Espinosa, a former West Mesa wrestler, a UNM graduate and a professional MMA fighter since 2013, earned a UFC contract on July 10 with a victory by third-round TKO over Hawaii’s Riley Dutro on UFC President Dana White’s Tuesday Night Contender Series (DWTCS).

He’s a 28-year-old neophyte in the sport’s most competitive promotional circuit, and in a weight class (flyweight, 125 pounds) teeming with talented and experienced fighters.

But in a recent interview at his Albuquerque strength and conditioning gym, Athlete Ready, Espinosa (13-5) said he’s confident he can reach the top.

“If you look at the best pound-for-pound fighter in the world, (UFC flyweight champion Demetrious Johnson), he’s lightning fast,” Espinosa said. “Lots of movement, very mobile, very quick hands. I think I’m very similar to him.

“I even said this in my Contender Series pre-fight interview. I have not sparred anyone in my life, or fought anyone, that I felt was faster than me.”
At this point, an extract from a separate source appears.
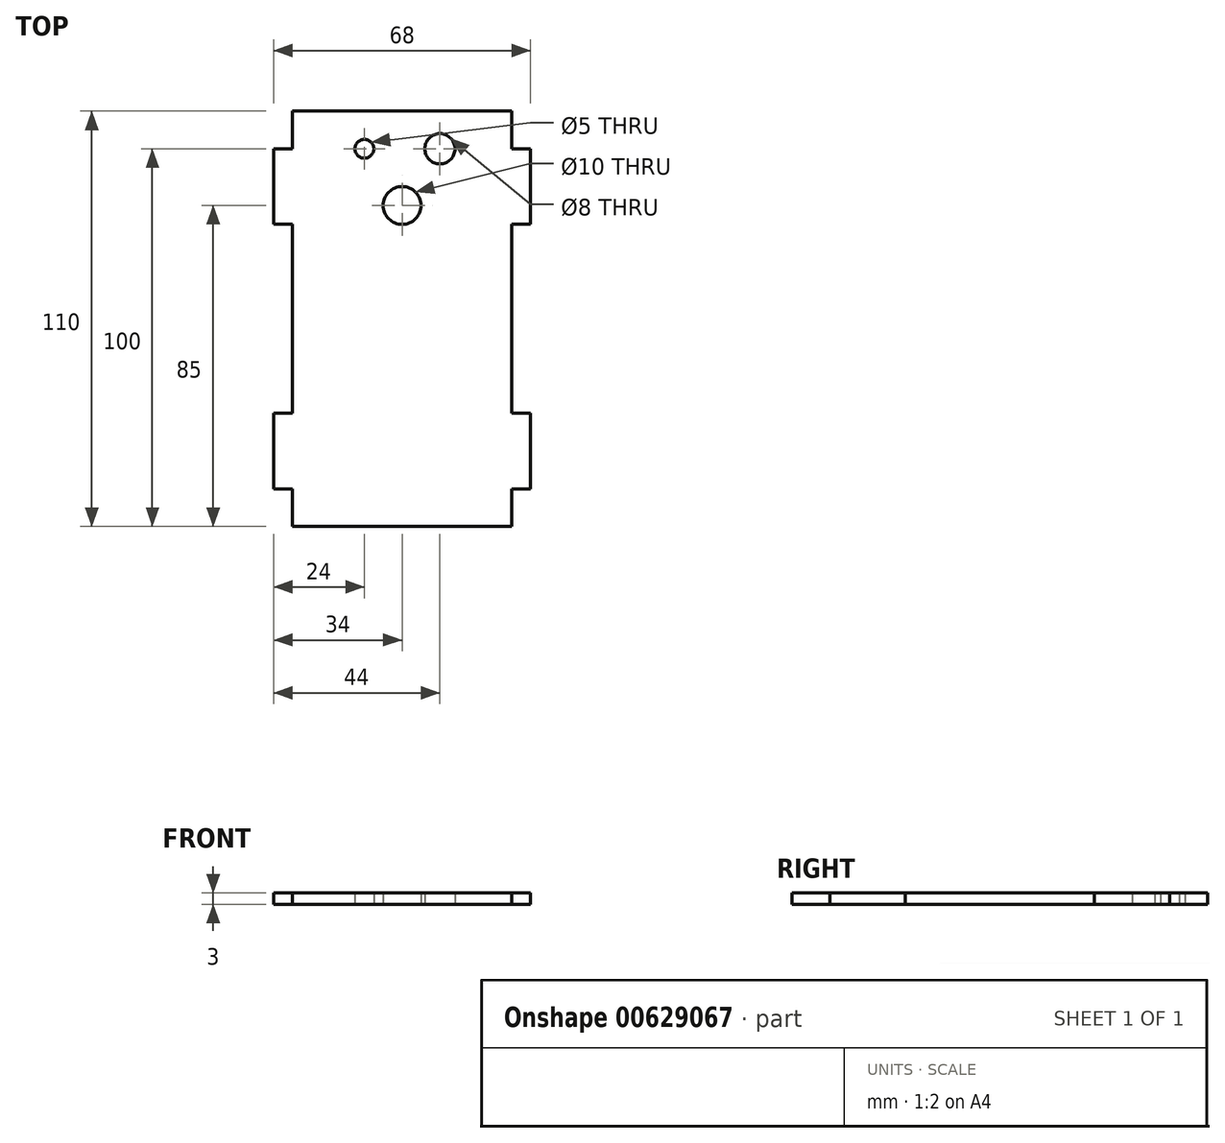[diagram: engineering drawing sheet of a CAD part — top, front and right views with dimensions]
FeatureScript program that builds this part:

Speed, of course, is not everything. Experience counts as well, and that principally was what Espinosa lacked early in his career.

After going 4-4 in his first eight pro fights, he’s 9-1 (with one no contest) since then.

There was the matter of finding the right weight class, as well.

“All of my losses were at 135 (pounds),” he said. “I’m undefeated at 125. (But) I don’t necessarily attribute those losses to the weight class.

“I think a lot of it was just a lack of experience and growth … learning to be comfortable in the cage, growing, being comfortable with my striking.”

Espinosa is a product of legendary coach Lenny Lovato Sr.’s West Mesa wrestling program, which has sent at least six athletes into the MMA ranks: Espinosa, Damacio Page, Mike Barreras, Matt Leyva, Lenny Lovato Jr. and his cousin Mikey Lovato.

It’s possible he’s the only Mustang left. Of the other five, only Page has fought more recently than 2014 – and Page, the only other WMHS wrestler previously to have reached the UFC, is 35 and works as a licensed contractor.

“Damacio was like an older brother to me,” Espinosa said. “Lenny Lovato Sr. was like a dad to me and Lenny Jr. was like an older brother. If it weren’t for those guys, I definitely wouldn’t be fighting today.”

His wrestling background, he said, has led to his mastery of the D’Arce choke – the maneuver he used to submit fellow Albuquerquean Nick Urso last August in his first appearance on the Contender Series.

“It actually developed from high school wrestling,” he said. “I used to get into a position called the three-quarter, and it’s very easy to transition from a three-quarter lock into a D’Arce choke.”

Espinosa’s victory’s over Urso did not earn him a UFC contract, but he was confident his second DWTCS appearance would turn the trick – provided he won.

“There hasn’t been any fighter that’s come back for the second time and won both times and hasn’t gotten a contract,” he said. “So I was pretty confident.”

He sealed the deal by stopping Dutro with strikes with only two seconds left in the third and final round. It was only his second victory by TKO, compared to seven by submission and four by decision.

The progressively more well-rounded quality of Espinosa’s game, coach Chris Luttrell believes, will quickly make him a factor in the UFC flyweight division.

“I’m confident Jordan can become a contender in the UFC at flyweight because of his athletic ability, God-given quickness and the rate at which he’s growing as a fighter,” Luttrell, one-half of Espinosa’s principal coaching team with Ray Yee, told the Journal via social media.

Luttrell, Yee, strength-and-conditioning coach Jared Saavedra and his Luttrell-Yee teammates, Espinosa said, have helped him get this far.

“And this,” he said, “is just the beginning.”